The next wave of cloud compute
At Fermyon, we believe a major part of the solution is to change the way we write microservices. In so doing, we can jettison overconsumption.
- The virtual machine model has a hypervisor that then runs multiple long-running copies of an entire operating system.
- The container model has a container runtime that runs multiple long-running containers with their servers.
- In contrast, the Spin framework that Fermyon is currently building takes a different approach: The Spin environment executes short-running instances of services.
Each of the three platforms (VMs, containers, and Spin) require running a host environment. That part of the equation doesn’t change. The change comes in what those host environments do.
While VMs and containers run workloads for days and months at a time, Spin runs its workloads for milliseconds. In part, it does this by moving the network listener out of the guest instance and into the host. That is, Spin itself listens for inbound traffic and then starts a component instance just in time to handle the inbound request.
Because Spin works this way, it also removes the need to run multiple copies of the same service. Simply running Spin environments on multiple hosts in a cluster is sufficient to handle scaling from zero up to thousands based strictly on demand. That is, when an app has no traffic, it is not running at all. When it’s under load, it executes enough instances to respond to the load. Then the millisecond the load is gone, the app is back down to zero instances.
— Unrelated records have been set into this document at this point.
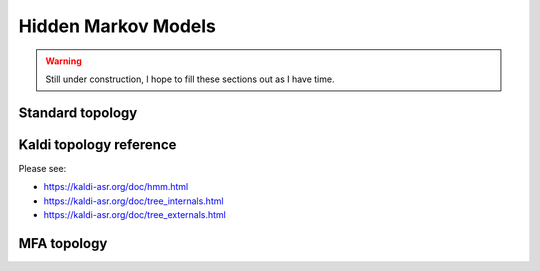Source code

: 

.. _hmm:

Hidden Markov Models
====================

.. warning::

   Still under construction, I hope to fill these sections out as I have time.


Standard topology
-----------------

Kaldi topology reference
------------------------

Please see:

- https://kaldi-asr.org/doc/hmm.html
- https://kaldi-asr.org/doc/tree_internals.html
- https://kaldi-asr.org/doc/tree_externals.html

MFA topology
------------
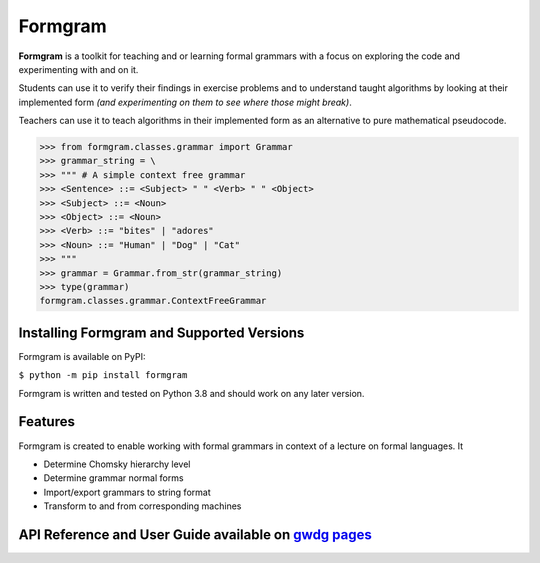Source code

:============
Formgram
============

|PyPI download month| |PyPI pyversions| |PyPI license|  |PyPI status|

**Formgram** is a toolkit for teaching and or learning formal grammars with a focus
on exploring the code and experimenting with and on it.

Students can use it to verify their findings in exercise problems and to understand
taught algorithms by looking at their implemented form *(and experimenting on them to see where
those might break)*.

Teachers can use it to teach algorithms in their implemented form as an alternative to
pure mathematical pseudocode.

>>> from formgram.classes.grammar import Grammar
>>> grammar_string = \
>>> """ # A simple context free grammar
>>> <Sentence> ::= <Subject> " " <Verb> " " <Object>
>>> <Subject> ::= <Noun>
>>> <Object> ::= <Noun>
>>> <Verb> ::= "bites" | "adores"
>>> <Noun> ::= "Human" | "Dog" | "Cat"
>>> """
>>> grammar = Grammar.from_str(grammar_string)
>>> type(grammar)
formgram.classes.grammar.ContextFreeGrammar



------------------------------------------
Installing Formgram and Supported Versions
------------------------------------------
Formgram is available on PyPI:

``$ python -m pip install formgram``

Formgram is written and tested on Python 3.8 and should work on any later version.

--------
Features
--------
Formgram is created to enable working with formal grammars in context of
a lecture on formal languages.
It

* Determine Chomsky hierarchy level
* Determine grammar normal forms
* Import/export grammars to string format
* Transform to and from corresponding machines

-----------------------------------------------------------------------------------------------------------
API Reference and User Guide available on `gwdg pages <https://theodor.moeser.pages.gwdg.de/formgram2022>`_
-----------------------------------------------------------------------------------------------------------

.. |PyPI download month| image:: https://pepy.tech/badge/formgram/month
    :target: https://pepy.tech/project/formgram

.. |PyPI license| image:: https://img.shields.io/pypi/l/formgram.svg
    :target: https://joinup.ec.europa.eu/collection/eupl/eupl-text-eupl-12

.. |PyPI pyversions| image:: https://img.shields.io/pypi/pyversions/formgram.svg
    :target: https://pypi.python.org/pypi/formgram/

.. |PyPI status| image:: https://img.shields.io/pypi/status/formgram.svg
    :target: https://pypi.python.org/pypi/formgram/
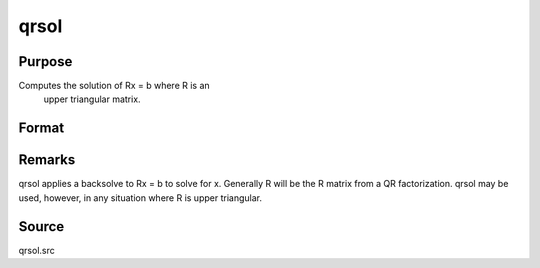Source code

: 
qrsol
==============================================

Purpose
----------------

Computes the solution of Rx = b where R is an
 upper triangular matrix.

Format
----------------
.. function:: qrsol(b, R)

    :param b: 
    :type b: PxL matrix

    :param R: 
    :type R: PxP upper triangular matrix

    :returns: x (*PxL matrix*) .



Remarks
-------

qrsol applies a backsolve to Rx = b to solve for x. Generally R will be
the R matrix from a QR factorization. qrsol may be used, however, in any
situation where R is upper triangular.



Source
------

qrsol.src

.. seealso:: Functions :func:`qqr`, :func:`qr`, :func:`qtyr`, :func:`qrtsol`
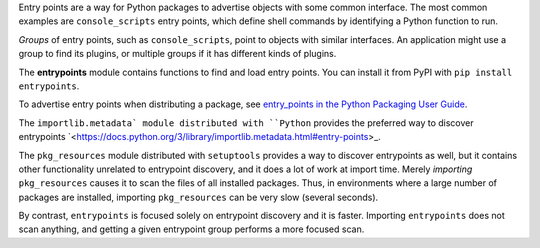 Entry points are a way for Python packages to advertise objects with some
common interface. The most common examples are ``console_scripts`` entry points,
which define shell commands by identifying a Python function to run.

*Groups* of entry points, such as ``console_scripts``, point to objects with
similar interfaces. An application might use a group to find its plugins, or
multiple groups if it has different kinds of plugins.

The **entrypoints** module contains functions to find and load entry points.
You can install it from PyPI with ``pip install entrypoints``.

To advertise entry points when distributing a package, see
`entry_points in the Python Packaging User Guide
<https://packaging.python.org/guides/distributing-packages-using-setuptools/#entry-points>`_.

The ``importlib.metadata` module distributed with ``Python``
provides the preferred way to discover entrypoints `<https://docs.python.org/3/library/importlib.metadata.html#entry-points>_.

The ``pkg_resources`` module distributed with ``setuptools`` provides a way to
discover entrypoints as well, but it contains other functionality unrelated to
entrypoint discovery, and it does a lot of work at import time.  Merely
*importing* ``pkg_resources`` causes it to scan the files of all installed
packages. Thus, in environments where a large number of packages are installed,
importing ``pkg_resources`` can be very slow (several seconds).

By contrast, ``entrypoints`` is focused solely on entrypoint discovery and it
is faster. Importing ``entrypoints`` does not scan anything, and getting a
given entrypoint group performs a more focused scan.
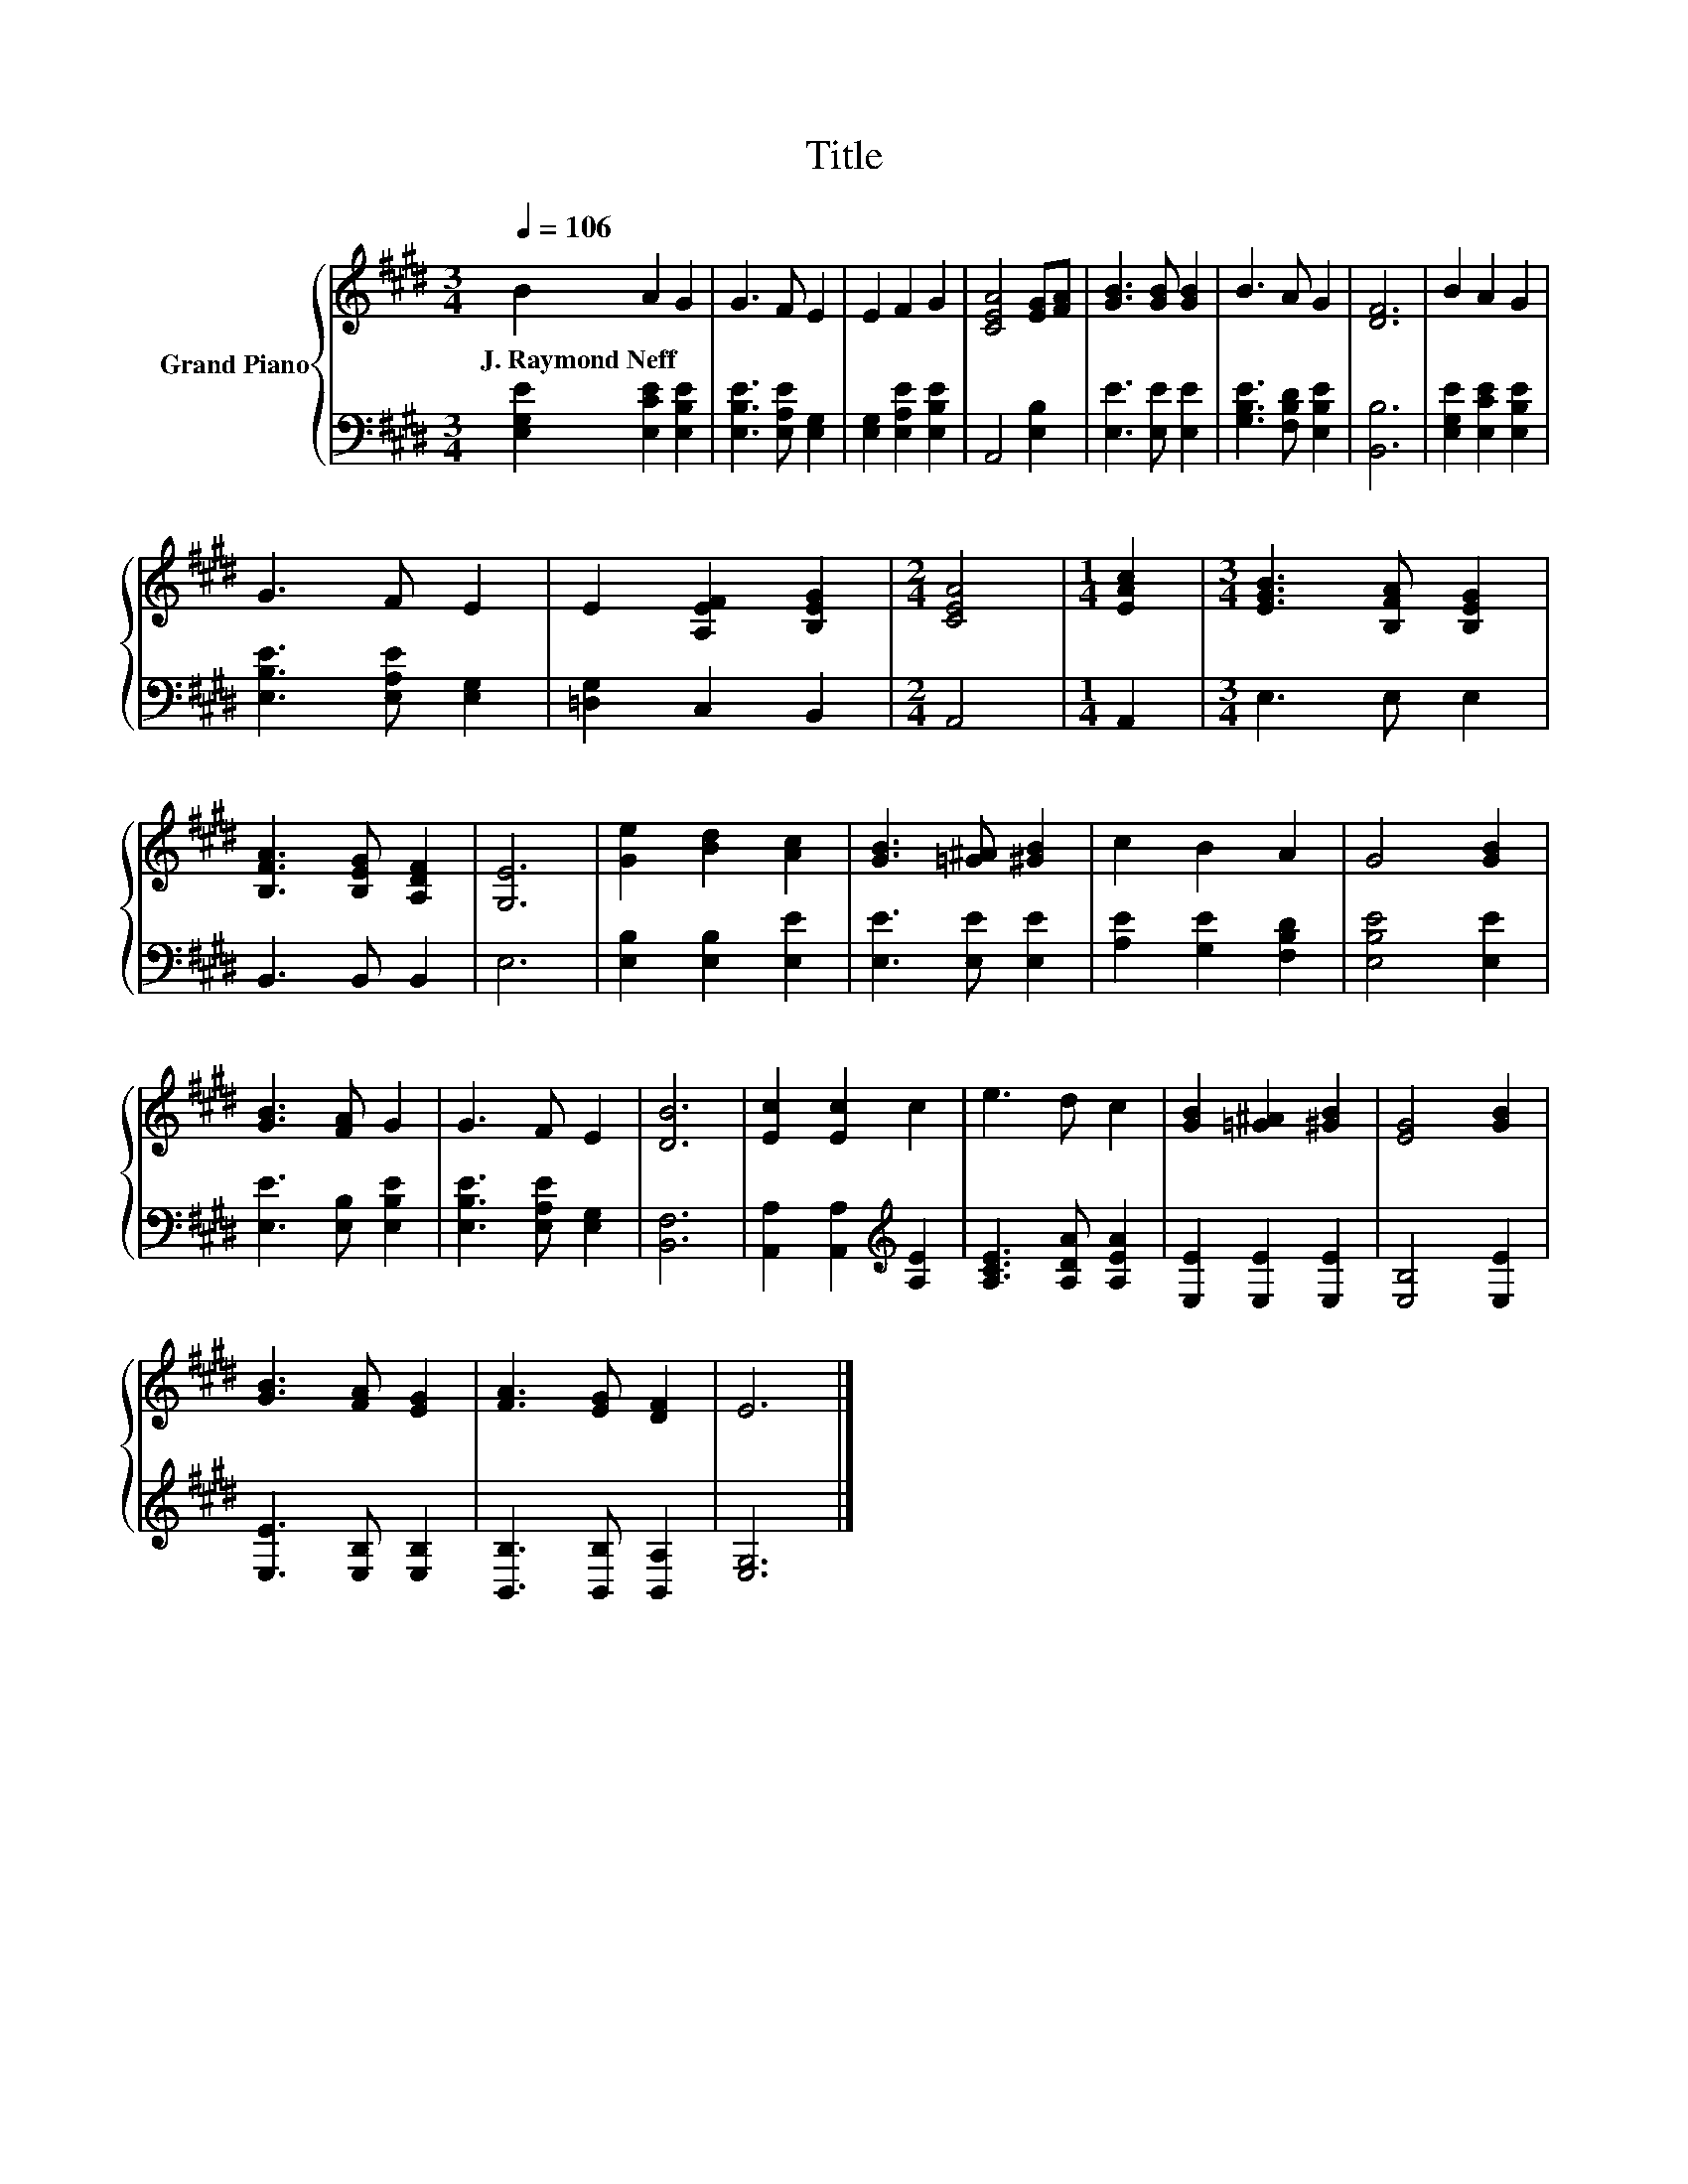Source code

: X:1
T:Title
%%score { 1 | 2 }
L:1/8
Q:1/4=106
M:3/4
K:E
V:1 treble nm="Grand Piano"
V:2 bass 
V:1
 B2 A2 G2 | G3 F E2 | E2 F2 G2 | [CEA]4 [EG][FA] | [GB]3 [GB] [GB]2 | B3 A G2 | [DF]6 | B2 A2 G2 | %8
w: J.~Raymond~Neff * *||||||||
 G3 F E2 | E2 [A,EF]2 [B,EG]2 |[M:2/4] [CEA]4 |[M:1/4] [EAc]2 |[M:3/4] [EGB]3 [B,FA] [B,EG]2 | %13
w: |||||
 [B,FA]3 [B,EG] [A,DF]2 | [G,E]6 | [Ge]2 [Bd]2 [Ac]2 | [GB]3 [=G^A] [^GB]2 | c2 B2 A2 | G4 [GB]2 | %19
w: ||||||
 [GB]3 [FA] G2 | G3 F E2 | [DB]6 | [Ec]2 [Ec]2 c2 | e3 d c2 | [GB]2 [=G^A]2 [^GB]2 | [EG]4 [GB]2 | %26
w: |||||||
 [GB]3 [FA] [EG]2 | [FA]3 [EG] [DF]2 | E6 |] %29
w: |||
V:2
 [E,G,E]2 [E,CE]2 [E,B,E]2 | [E,B,E]3 [E,A,E] [E,G,]2 | [E,G,]2 [E,A,E]2 [E,B,E]2 | A,,4 [E,B,]2 | %4
 [E,E]3 [E,E] [E,E]2 | [G,B,E]3 [F,B,D] [E,B,E]2 | [B,,B,]6 | [E,G,E]2 [E,CE]2 [E,B,E]2 | %8
 [E,B,E]3 [E,A,E] [E,G,]2 | [=D,G,]2 C,2 B,,2 |[M:2/4] A,,4 |[M:1/4] A,,2 |[M:3/4] E,3 E, E,2 | %13
 B,,3 B,, B,,2 | E,6 | [E,B,]2 [E,B,]2 [E,E]2 | [E,E]3 [E,E] [E,E]2 | [A,E]2 [G,E]2 [F,B,D]2 | %18
 [E,B,E]4 [E,E]2 | [E,E]3 [E,B,] [E,B,E]2 | [E,B,E]3 [E,A,E] [E,G,]2 | [B,,F,]6 | %22
 [A,,A,]2 [A,,A,]2[K:treble] [A,E]2 | [A,CE]3 [A,DA] [A,EA]2 | [E,E]2 [E,E]2 [E,E]2 | %25
 [E,B,]4 [E,E]2 | [E,E]3 [E,B,] [E,B,]2 | [B,,B,]3 [B,,B,] [B,,A,]2 | [E,G,]6 |] %29

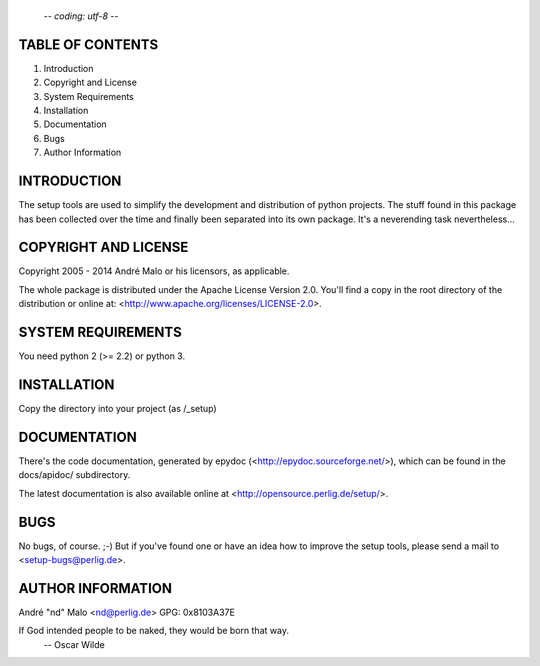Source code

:                                                         -*- coding: utf-8 -*-
TABLE OF CONTENTS
=================

1. Introduction
2. Copyright and License
3. System Requirements
4. Installation
5. Documentation
6. Bugs
7. Author Information


INTRODUCTION
============

The setup tools are used to simplify the development and distribution of
python projects. The stuff found in this package has been collected over the
time and finally been separated into its own package. It's a neverending
task nevertheless...


COPYRIGHT AND LICENSE
=====================

Copyright 2005 - 2014
André Malo or his licensors, as applicable.

The whole package is distributed under the Apache License Version 2.0.
You'll find a copy in the root directory of the distribution or online
at: <http://www.apache.org/licenses/LICENSE-2.0>.


SYSTEM REQUIREMENTS
===================

You need python 2 (>= 2.2) or python 3.


INSTALLATION
============

Copy the directory into your project (as /_setup)


DOCUMENTATION
=============

There's the code documentation, generated by epydoc
(<http://epydoc.sourceforge.net/>), which can be found in the
docs/apidoc/ subdirectory.

The latest documentation is also available online at
<http://opensource.perlig.de/setup/>.


BUGS
====

No bugs, of course. ;-)
But if you've found one or have an idea how to improve the setup tools, please
send a mail to <setup-bugs@perlig.de>.


AUTHOR INFORMATION
==================

André "nd" Malo <nd@perlig.de>
GPG: 0x8103A37E


If God intended people to be naked, they would be born that way.
                                                 -- Oscar Wilde
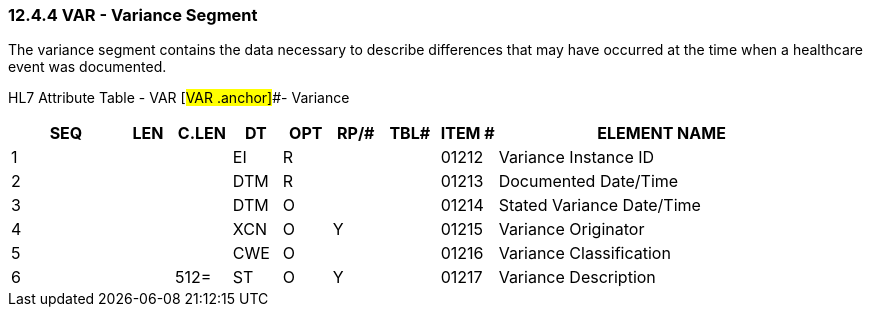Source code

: === 12.4.4 VAR - Variance Segment

The variance segment contains the data necessary to describe differences that may have occurred at the time when a healthcare event was documented.

HL7 Attribute Table - VAR [#VAR .anchor]##- Variance

[width="100%",cols="14%,6%,7%,6%,6%,6%,7%,7%,41%",options="header",]
|===
|SEQ |LEN |C.LEN |DT |OPT |RP/# |TBL# |ITEM # |ELEMENT NAME
|1 | | |EI |R | | |01212 |Variance Instance ID
|2 | | |DTM |R | | |01213 |Documented Date/Time
|3 | | |DTM |O | | |01214 |Stated Variance Date/Time
|4 | | |XCN |O |Y | |01215 |Variance Originator
|5 | | |CWE |O | | |01216 |Variance Classification
|6 | |512= |ST |O |Y | |01217 |Variance Description
|===

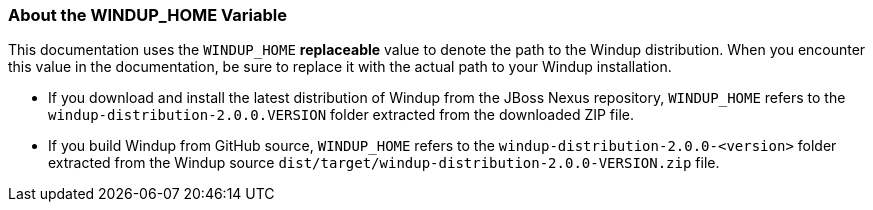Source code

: [[About-the-WINDUP_HOME-Variable]]
=== About the WINDUP_HOME Variable

This documentation uses the `WINDUP_HOME` *replaceable* value to denote the path to the Windup distribution. When you encounter this value in the documentation, be sure to replace it with the actual path to your Windup installation.

* If you download and install the latest distribution of Windup from the JBoss Nexus repository, `WINDUP_HOME` refers to the `windup-distribution-2.0.0.VERSION` folder extracted from the downloaded ZIP file.
* If you build Windup from GitHub source, `WINDUP_HOME` refers to the `windup-distribution-2.0.0-<version>` folder extracted from the Windup source `dist/target/windup-distribution-2.0.0-VERSION.zip` file.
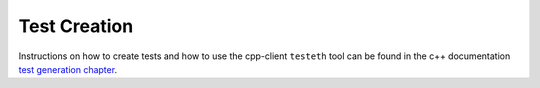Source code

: 
Test Creation
=============

Instructions on how to create tests and how to use the cpp-client ``testeth`` tool
can be found in the c++ documentation
`test generation chapter <https://github.com/ethereum/cpp-ethereum/blob/develop/doc/generating_tests.rst>`_.




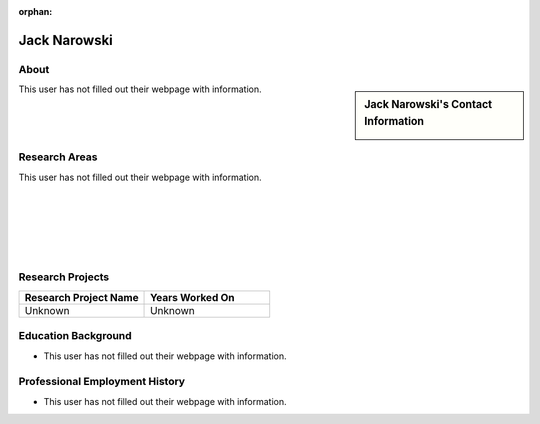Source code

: :orphan:

Jack Narowski
=============

About
-----

.. sidebar:: Jack Narowski's Contact Information

    .. image:: /images/user.jpg
       :alt: Jack Narowski's Headshot
       :align: center

This user has not filled out their webpage with information.

Research Areas
--------------

This user has not filled out their webpage with information.

|
|
|
|
|

Research Projects
-----------------

.. list-table::
   :widths: 50 50
   :header-rows: 1

   *
    - Research Project Name
    - Years Worked On

   *
    - Unknown
    - Unknown


Education Background
--------------------
* This user has not filled out their webpage with information.

Professional Employment History
-------------------------------

* This user has not filled out their webpage with information.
Does this new approach save money?
Does this translate to savings? Our early evidence suggests it does. The Fermyon.com website uses Nomad as a scheduler (not Kubernetes). We run three Nomad workers on only small VM instances (AWS t2.small
to be exact). And even in our highest traffic moments, we don’t see the cluster break a sweat.
Of course, the exact configuration of a cluster will be determined largely by the type, task, and number of services that are run. But it appears that the density Spin can achieve is one to two orders of magnitude higher than a containerized version running in Kubernetes. We have eliminated the constant overhead of idle services. We have reduced the overhead of the runtime. And because services are only executed on demand, we’ve changed the calculus for packing workloads onto a worker. This is what we call the next wave of cloud compute.
Our conclusion is that perhaps optimizing for compute performance is a better cost-cutting measure, and a better operational measure, than repatriating. And rethinking microservices is the beginning of the journey toward the optimized cloud.
Importantly, not all compute services can be rewritten in this pattern. Stateful services (where important bits of information must remain in memory over time) are not a good fit. In Containers vs. WebAssembly we pointed out cases where Docker containers are a better fit. So we must honestly concede that while the lion’s share of stateless microservices are a fit for Spin, other services are not.
Rethinking Microservices is Not Enough to Solve the Trillion Dollar Paradox
I have focused on compute services in this article. But I would be flat-out wrong to claim that compute alone is behind a16z’s trillion dollar paradox. Here in this conclusion, I will point to other unsolved pieces of the puzzle.
- Bandwidth charges are still high, and reducing compute will do little to ameliorate this.
- Storage cost has historically been cheap, but large repositories of data will add up. And again, nothing in Spin addresses this.
- Additional hosted services (databases, event hubs, and so on) each come with their own markup.
Controlling cost on those axes is critical. And solving these problems will entail rethinking how we build databases, CI infrastructure, and storage services.
We’ll all get there. It will take time, but we’ll get there. Cloud as it is today might not be the future, but neither is repatriation and a return to the operational practices of the 90s.